From the FDA Drug Label
Adult PatientsAcute Bacterial Exacerbations of Chronic Obstructive Pulmonary Disease In a randomized, double-blind controlled clinical trial of acute exacerbation of chronic bronchitis (AECB), azithromycin (500 mg once daily for 3 days) was compared with clarithromycin (500 mg twice daily for 10 days).

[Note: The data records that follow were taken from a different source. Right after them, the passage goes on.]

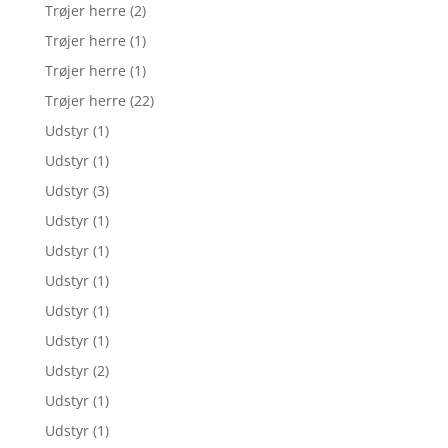
Trøjer herre
(2)
Trøjer herre
(1)
Trøjer herre
(1)
Trøjer herre
(22)
Udstyr
(1)
Udstyr
(1)
Udstyr
(3)
Udstyr
(1)
Udstyr
(1)
Udstyr
(1)
Udstyr
(1)
Udstyr
(1)
Udstyr
(2)
Udstyr
(1)
Udstyr
(1)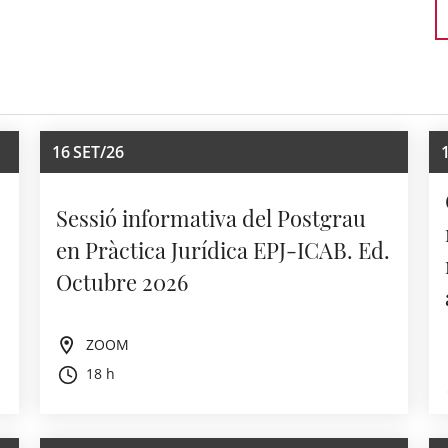
16
SET/26
Sessió informativa del Postgrau
en Pràctica Jurídica EPJ-ICAB. Ed.
Octubre 2026
ZOOM
18 h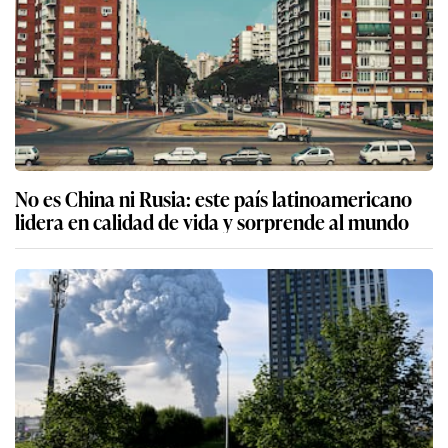
No es China ni Rusia: este país latinoamericano
lidera en calidad de vida y sorprende al mundo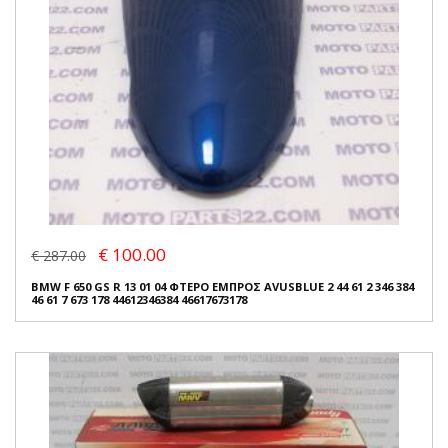
€ 100.00
€ 287.00
BMW F 650 GS R 13 01 04 ΦΤΕΡΟ ΕΜΠΡΟΣ AVUSBLUE 2 44 61 2 346 384
46 61 7 673 178 44612346384 46617673178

The primary endpoint of this trial was the clinical cure rate at Day 21 to 24 For the 304 patients analyzed in the modified intent to treat analysis at the Day 21 to 24 visit, the clinical cure rate for 3 days of azithromycin was 85% (125/147) compared to 82% (129/157) for 10 days of clarithromycin
The management of acute exacerbation of Chronic Obstructive Pulmonary Disease (COPD) may include the use of antibiotics such as azithromycin.
- Key points:
- Azithromycin may be used for the treatment of acute bacterial exacerbations of COPD.

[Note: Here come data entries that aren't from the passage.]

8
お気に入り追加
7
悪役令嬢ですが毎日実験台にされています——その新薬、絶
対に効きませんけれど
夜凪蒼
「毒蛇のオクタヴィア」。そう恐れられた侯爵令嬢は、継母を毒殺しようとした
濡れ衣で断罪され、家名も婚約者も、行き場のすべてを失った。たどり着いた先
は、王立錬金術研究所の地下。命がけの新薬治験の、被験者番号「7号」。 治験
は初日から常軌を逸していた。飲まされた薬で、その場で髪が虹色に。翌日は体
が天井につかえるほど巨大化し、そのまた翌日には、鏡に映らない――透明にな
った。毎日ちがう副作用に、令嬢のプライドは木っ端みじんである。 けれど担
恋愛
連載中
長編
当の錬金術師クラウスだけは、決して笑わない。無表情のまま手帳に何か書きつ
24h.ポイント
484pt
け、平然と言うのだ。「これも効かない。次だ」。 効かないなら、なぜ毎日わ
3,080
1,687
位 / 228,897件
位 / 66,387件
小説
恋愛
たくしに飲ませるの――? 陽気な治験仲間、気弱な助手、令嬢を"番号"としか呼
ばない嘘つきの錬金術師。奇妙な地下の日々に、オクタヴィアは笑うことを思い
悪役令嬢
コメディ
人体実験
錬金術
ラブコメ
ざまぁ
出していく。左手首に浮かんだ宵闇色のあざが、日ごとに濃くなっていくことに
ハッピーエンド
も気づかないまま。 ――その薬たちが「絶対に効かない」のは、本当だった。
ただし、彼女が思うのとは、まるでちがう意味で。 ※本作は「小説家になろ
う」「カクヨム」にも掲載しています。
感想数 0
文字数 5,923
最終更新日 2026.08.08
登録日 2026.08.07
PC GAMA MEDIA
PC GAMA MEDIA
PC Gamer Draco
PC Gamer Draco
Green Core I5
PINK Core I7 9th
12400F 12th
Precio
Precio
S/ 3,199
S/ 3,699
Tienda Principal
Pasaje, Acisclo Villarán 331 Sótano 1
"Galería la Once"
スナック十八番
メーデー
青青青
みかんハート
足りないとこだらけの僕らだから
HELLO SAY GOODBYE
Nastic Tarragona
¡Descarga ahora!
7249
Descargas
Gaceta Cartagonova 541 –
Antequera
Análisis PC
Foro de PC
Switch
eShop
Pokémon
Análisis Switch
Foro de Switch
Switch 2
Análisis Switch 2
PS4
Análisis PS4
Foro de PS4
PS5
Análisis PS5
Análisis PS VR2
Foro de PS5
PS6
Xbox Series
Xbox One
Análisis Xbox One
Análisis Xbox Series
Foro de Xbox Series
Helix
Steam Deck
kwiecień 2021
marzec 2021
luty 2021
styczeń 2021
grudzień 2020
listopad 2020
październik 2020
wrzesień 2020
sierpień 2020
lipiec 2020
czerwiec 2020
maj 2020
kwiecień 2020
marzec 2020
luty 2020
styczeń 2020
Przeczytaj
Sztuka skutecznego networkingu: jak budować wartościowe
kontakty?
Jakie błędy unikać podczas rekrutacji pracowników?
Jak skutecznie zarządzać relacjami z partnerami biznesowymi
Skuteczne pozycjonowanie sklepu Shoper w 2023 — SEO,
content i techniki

- The clinical cure rate for azithromycin was 85% in one study.
- The use of ipratropium bromide inhalation solution as a single agent for the relief of bronchospasm in acute COPD exacerbation has not been adequately studied 2. No conclusion can be drawn regarding the use of other treatments or management strategies for acute exacerbation of COPD from the provided drug labels. 3
From the Research
Management of Acute Exacerbation of COPD
The management of acute exacerbation of Chronic Obstructive Pulmonary Disease (COPD) involves a combination of pharmacological and non-pharmacological treatments.
- Initial clinical evaluation is crucial to define those patients requiring hospital admission and those who could be managed as outpatients 4.
- Medical treatment should follow recent recommendations, including:
- Non-invasive ventilation (NIV) should be the first line ventilatory support for patients with severe exacerbations, unless contraindicated 4, 6, 7.
- Mechanical ventilation through an endotracheal tube should be considered when patients have contraindications to the use of NIV or fail to improve on NIV 4.
- The duration of mechanical ventilation should be shortened as much as possible by an early weaning process, including preventive post-extubation NIV in hypercapnic patients 4.
- Strategies to prevent COPD exacerbations include:
Non-Pharmacological Treatments
Non-pharmacological treatments for acute exacerbations of COPD include:
- Oxygen therapy, which can be safely administered in acute exacerbations associated with hypoxaemia, with titration of oxygen delivery to a goal oxygen saturation of 90% 5, 7.
- High flow nasal cannulae (HFNC) oxygen therapy, which needs further prospective studies 6.
- Pulmonary rehabilitation, which is recommended due to its feasibility and safety 6, 8.
- Non-invasive ventilation (NIV), which reduces the morbidity and mortality associated with acute exacerbations complicated by hypercapnic respiratory failure 4, 6, 7.
Hospital Care
Hospital care for patients with acute exacerbations of COPD should be optimized by:
- Determining the appropriate level of care based on the initial severity and response to initial medical treatment 4.
- Providing care in the ICU for severe cases 4.
- Shortening hospital stay by non-invasive treatments 4.
- Implementing care coordination to improve the effectiveness of care for patients with COPD exacerbation 7.